6. A real estate agent sees many reasons:

I have experience working with people who want to hang onto things because they have attached their memories to them, they think they might need them some day, they might want to pass things down to someone else at some point, & sometimes they think the objects might have financial value (more often than not, it turns out not to be the case, even lovely things, in perfect condition, that are very old are not necessarily going to have any value in today’s market). I think for some, they feel that their lives are somehow contained in their belongings.

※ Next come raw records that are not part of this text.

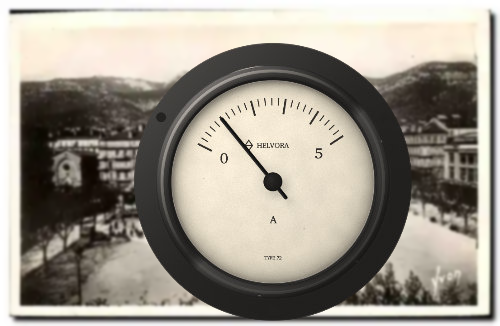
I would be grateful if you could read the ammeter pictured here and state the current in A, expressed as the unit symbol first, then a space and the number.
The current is A 1
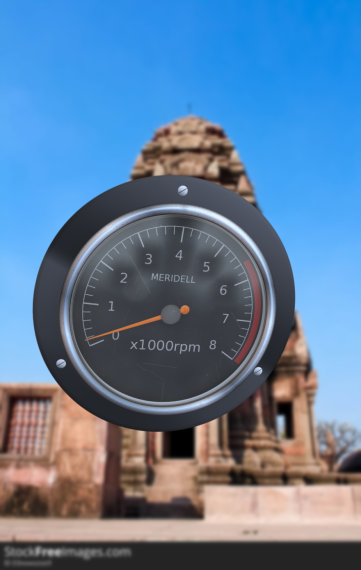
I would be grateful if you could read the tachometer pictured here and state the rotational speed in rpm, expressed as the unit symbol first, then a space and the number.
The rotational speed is rpm 200
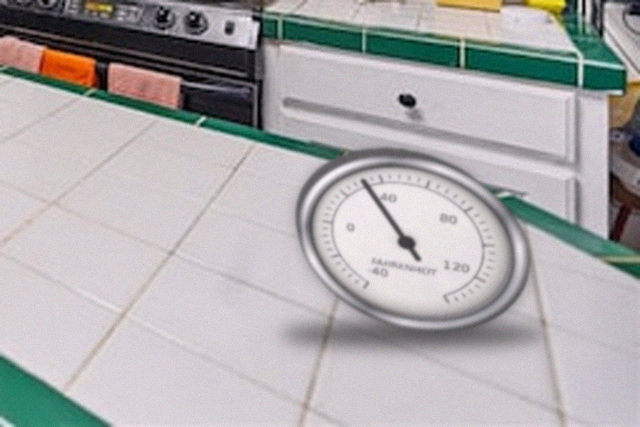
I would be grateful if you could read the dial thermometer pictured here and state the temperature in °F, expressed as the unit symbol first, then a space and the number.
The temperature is °F 32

7. Another agent gains philosophy from client struggles:

I just finished helping a wonderful couple in their 80s declutter a 5 bedroom home. It was very stressful and energy-draining for them. They said repeatedly if they didn’t have me helping them go through it all (an unbiased third party) they’d never get it done, and I believe them. I took stuff to second-hand stores, donated boxes of books and such, repurposed furniture… the list goes on. The reality of our ‘stuff’ is that we have attachments to it that are not rational to anyone else, and though we may know it intellectually, it doesn’t make it easier to get rid of. I love the idea of decluttering (physical, mental, emotional, you name it) but unfortunately one never finds the time. Further, the more we do in life, the more ‘clutter’ we create; we should simply learn to prioritize it all and realize most of it really doesn’t matter in the end, like my downsizing (smart-sizing) elderly clients discovered. They are so happy now – but I don’t think it was getting rid of the actual stuff that did it. It was the feeling that they didn’t have to face the task alone.

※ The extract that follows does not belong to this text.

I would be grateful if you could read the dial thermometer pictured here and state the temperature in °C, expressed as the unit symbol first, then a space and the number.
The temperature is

8. A friend in another province asks why must we let go?

“Sure, get rid of stuff you don’t need or don’t want….perhaps one needs a reason to UNacquire. If you can’t state that reason ($, boredom, tired of it, painful) then why change?”

I replied that definitely it depends on the individual. As a minimalist, I don’t advocate to throw stuff out for no reason. I personally require attention to balance, hence why I check in with myself about what is useful (emotionally, physically..) and what is in my way. I use minimalism as a mindfulness exercise: If being surrounded by my possessions doesn’t elicit any negative feelings or experiences, then all is well. And then some day a need or want may be triggered and therefore I will send things away.


Giving away/tossing/fixing things slowly can be less jarring, therefore perhaps a bit more emotionally easy. I know several friends out there who have downsized their parents’ houses in a big hurry…if you share this experience and found it to be stressful, then come up with some advice for yourself now so you don’t end up in a similar scenario when you are much older.

I have been paring down for 15 years so each year I make a few changes. Feeling comfortable with the number of my possessions, I now focus more on time pressure management and motivation issues. My latest improvement has been to do less (reduce the number of projects I am involved in) so I can better focus on what I want to accomplish now, plus I am attempting to multitask less, working for days or weeks on just one project at a time. My minimalist strategies reveal to me the truth about myself – nothing to hide behind. On a broader scale, I am glad to be in a place of clarity and understanding – when life gets seriously complicated (illness, death, change in employment..) I will be able to cope without tripping over any unnecessary baggage.

What have you decided to reduce in your life but found difficult to shed and why? How were you able to move forward?